SELECTED EXTRACT:
[Start of Attachment]
Posted by randfish
What you measure is what you're able to improve. While there's no one magic solution that works for everyone, setting yourself up for success involves measuring your traffic metrics the right way, so you can identify areas to work on and implement the right actions. In the first Whiteboard Friday of 2016, Rand explains what you need to include when building your own traffics metrics dashboard in the new year.
Video Transcription
Howdy, Moz fans, and Happy New Year. Welcome to 2016. It's going to be a very exciting year in search, in all things digital, in the web marketing world. We have an incredible year ahead of us. I want to help this year by celebrating some of the success of 2015, but also by assisting you in measuring and being able to answer critical questions about your success in 2016.
To do that, one of the things we need is a better metrics dashboard. Now look, there is no perfect solution out there. There's no plug-and-play, one-size-fits-all. What I'm going to give you here is a methodology for how you can set your team and yourself up for success, in 2016, with a great metrics dashboard that shows you how things work through your funnel.
[End of Attachment]
[Measurement transcription records]
[Start of Attachment]
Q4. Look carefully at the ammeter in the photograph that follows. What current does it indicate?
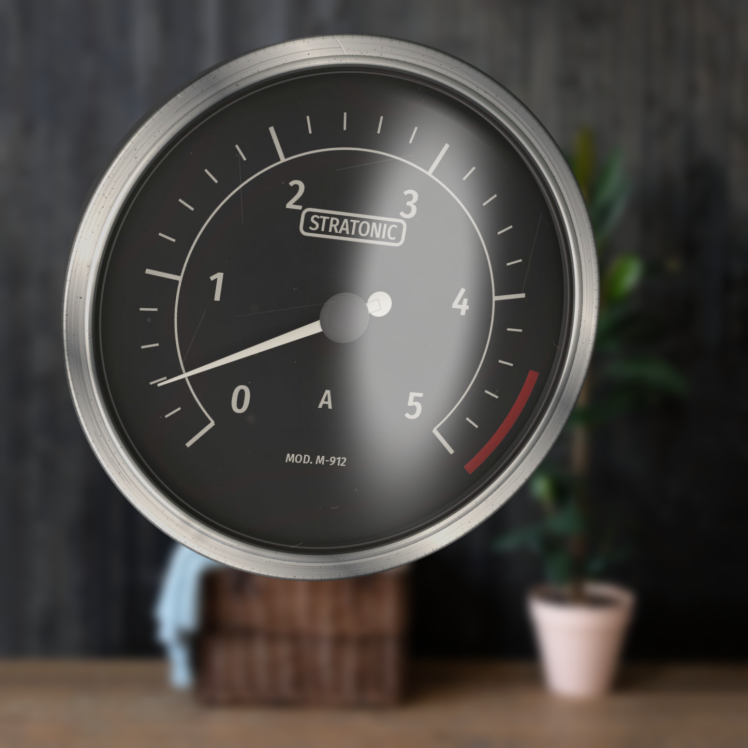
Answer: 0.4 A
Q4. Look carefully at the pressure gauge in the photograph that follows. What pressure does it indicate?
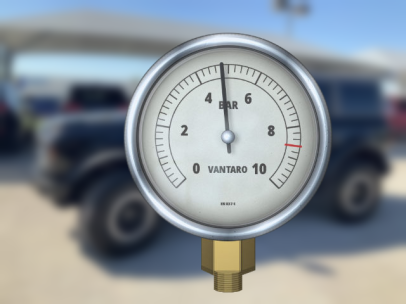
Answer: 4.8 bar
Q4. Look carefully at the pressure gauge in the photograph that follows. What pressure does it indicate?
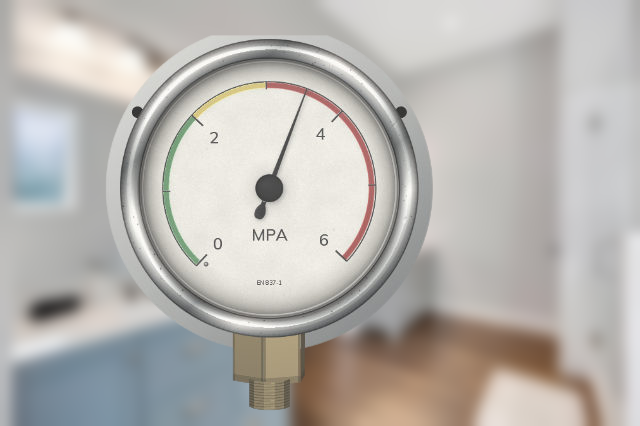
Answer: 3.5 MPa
[End of Attachment]
[Start of Attachment]
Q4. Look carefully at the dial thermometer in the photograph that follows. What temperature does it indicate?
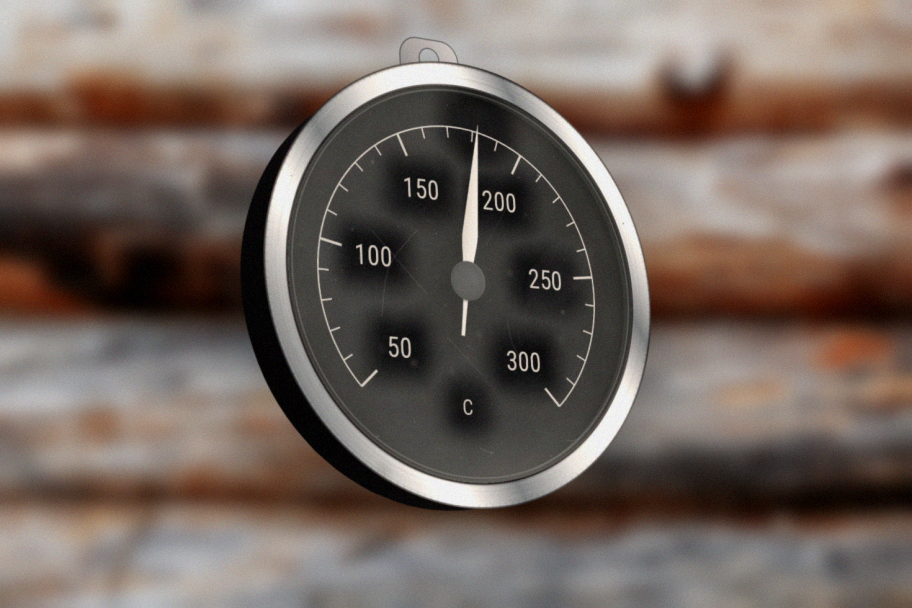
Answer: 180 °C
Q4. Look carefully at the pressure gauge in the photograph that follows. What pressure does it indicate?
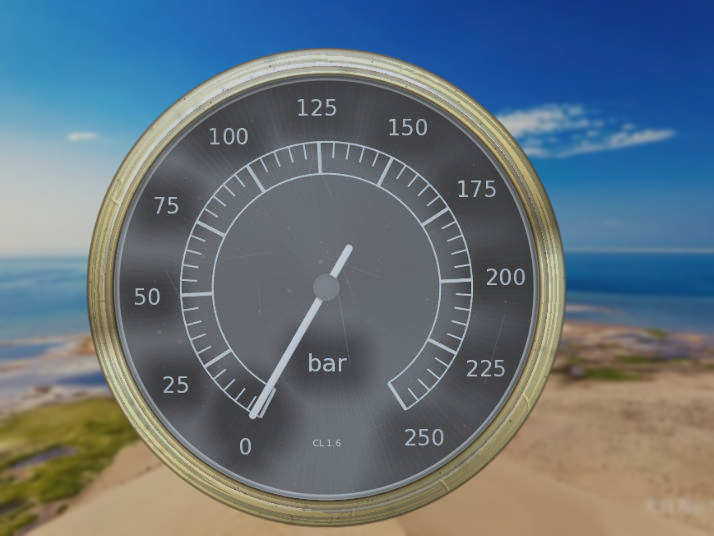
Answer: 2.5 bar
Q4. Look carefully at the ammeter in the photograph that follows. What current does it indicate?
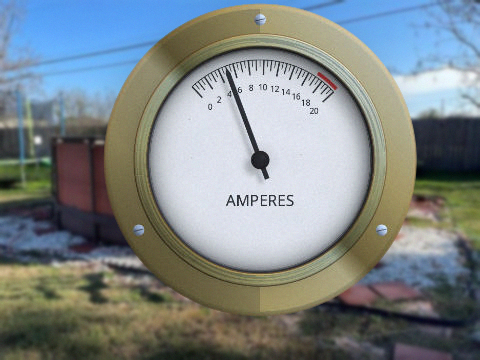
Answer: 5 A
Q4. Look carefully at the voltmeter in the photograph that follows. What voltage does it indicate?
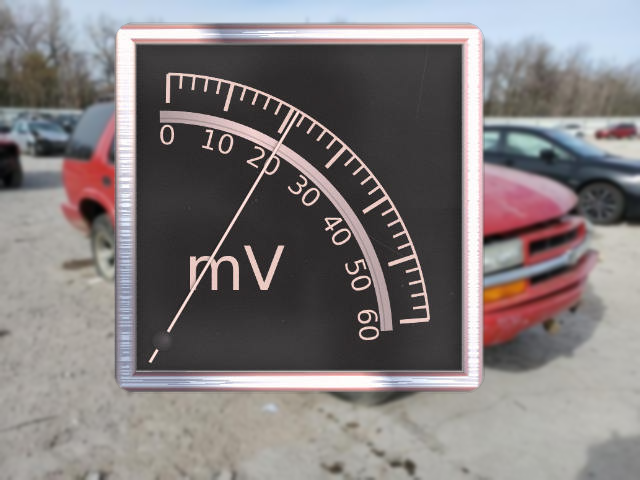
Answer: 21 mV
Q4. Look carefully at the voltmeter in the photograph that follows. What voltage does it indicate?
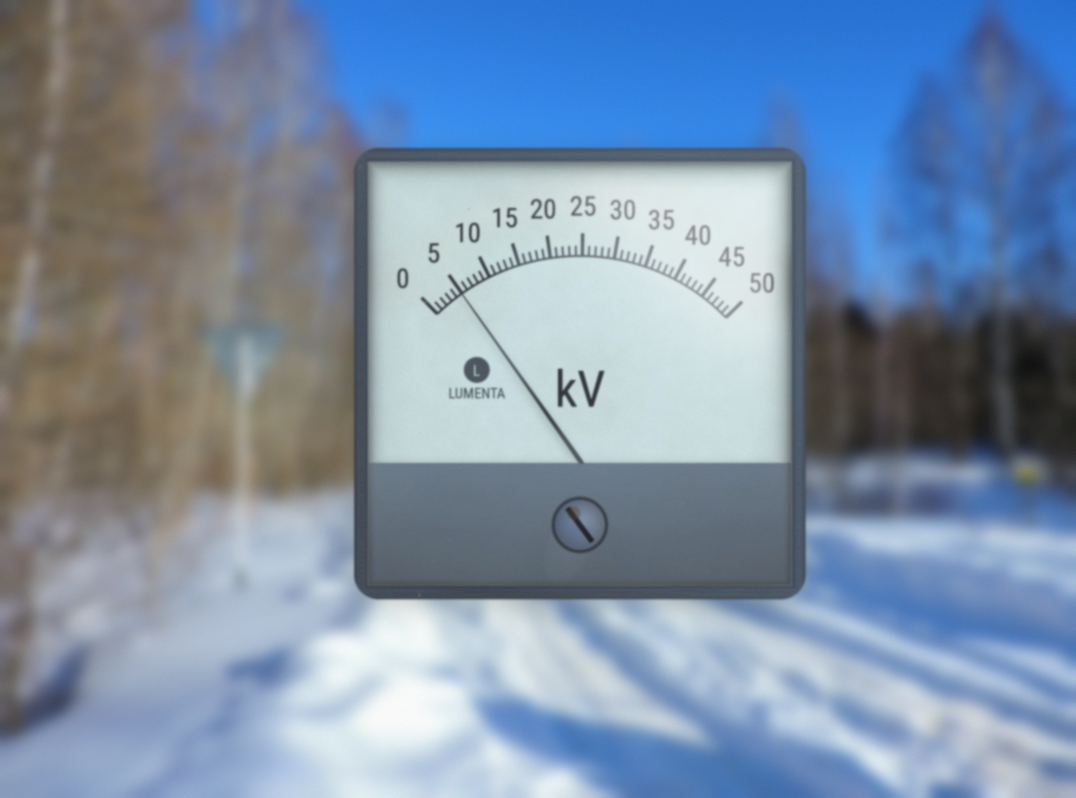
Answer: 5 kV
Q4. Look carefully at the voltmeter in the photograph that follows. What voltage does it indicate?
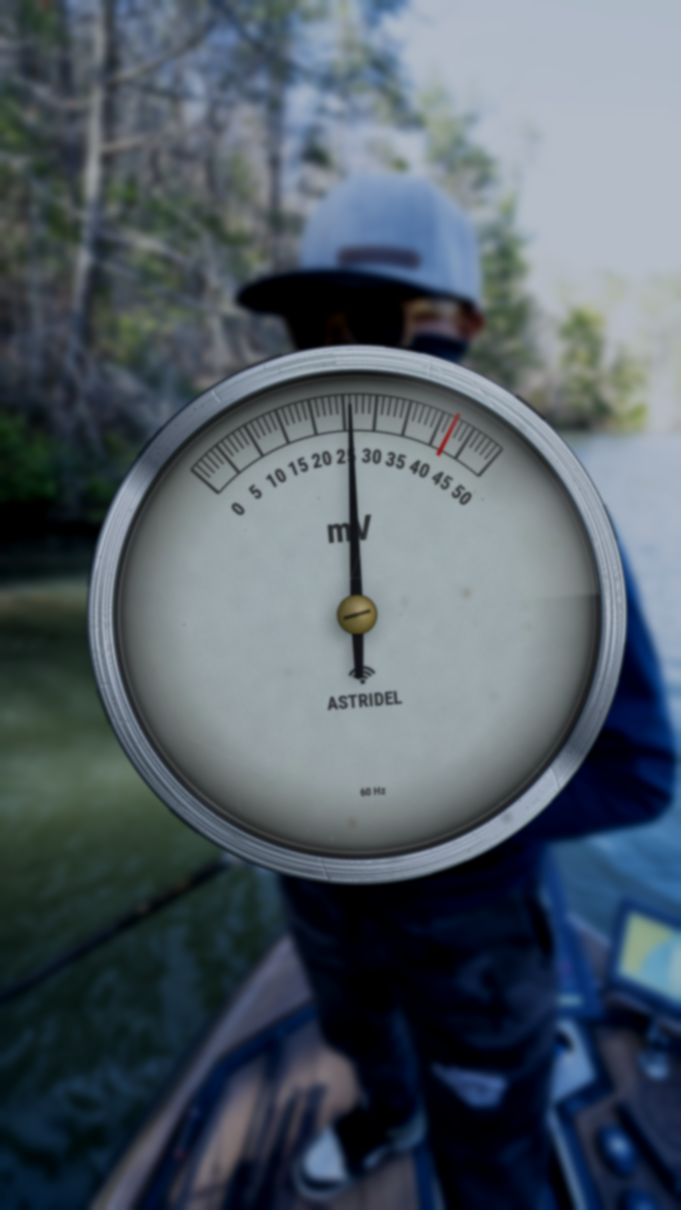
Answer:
[End of Attachment]
WHAT NEEDS TO BE DONE: Write out the passage of the traffic metrics dashboard post starting with "Video Transcription" and going on through "through your funnel.", word for word.

EXERCISE RESPONSE:
Video Transcription
Howdy, Moz fans, and Happy New Year. Welcome to 2016. It's going to be a very exciting year in search, in all things digital, in the web marketing world. We have an incredible year ahead of us. I want to help this year by celebrating some of the success of 2015, but also by assisting you in measuring and being able to answer critical questions about your success in 2016.
To do that, one of the things we need is a better metrics dashboard. Now look, there is no perfect solution out there. There's no plug-and-play, one-size-fits-all. What I'm going to give you here is a methodology for how you can set your team and yourself up for success, in 2016, with a great metrics dashboard that shows you how things work through your funnel.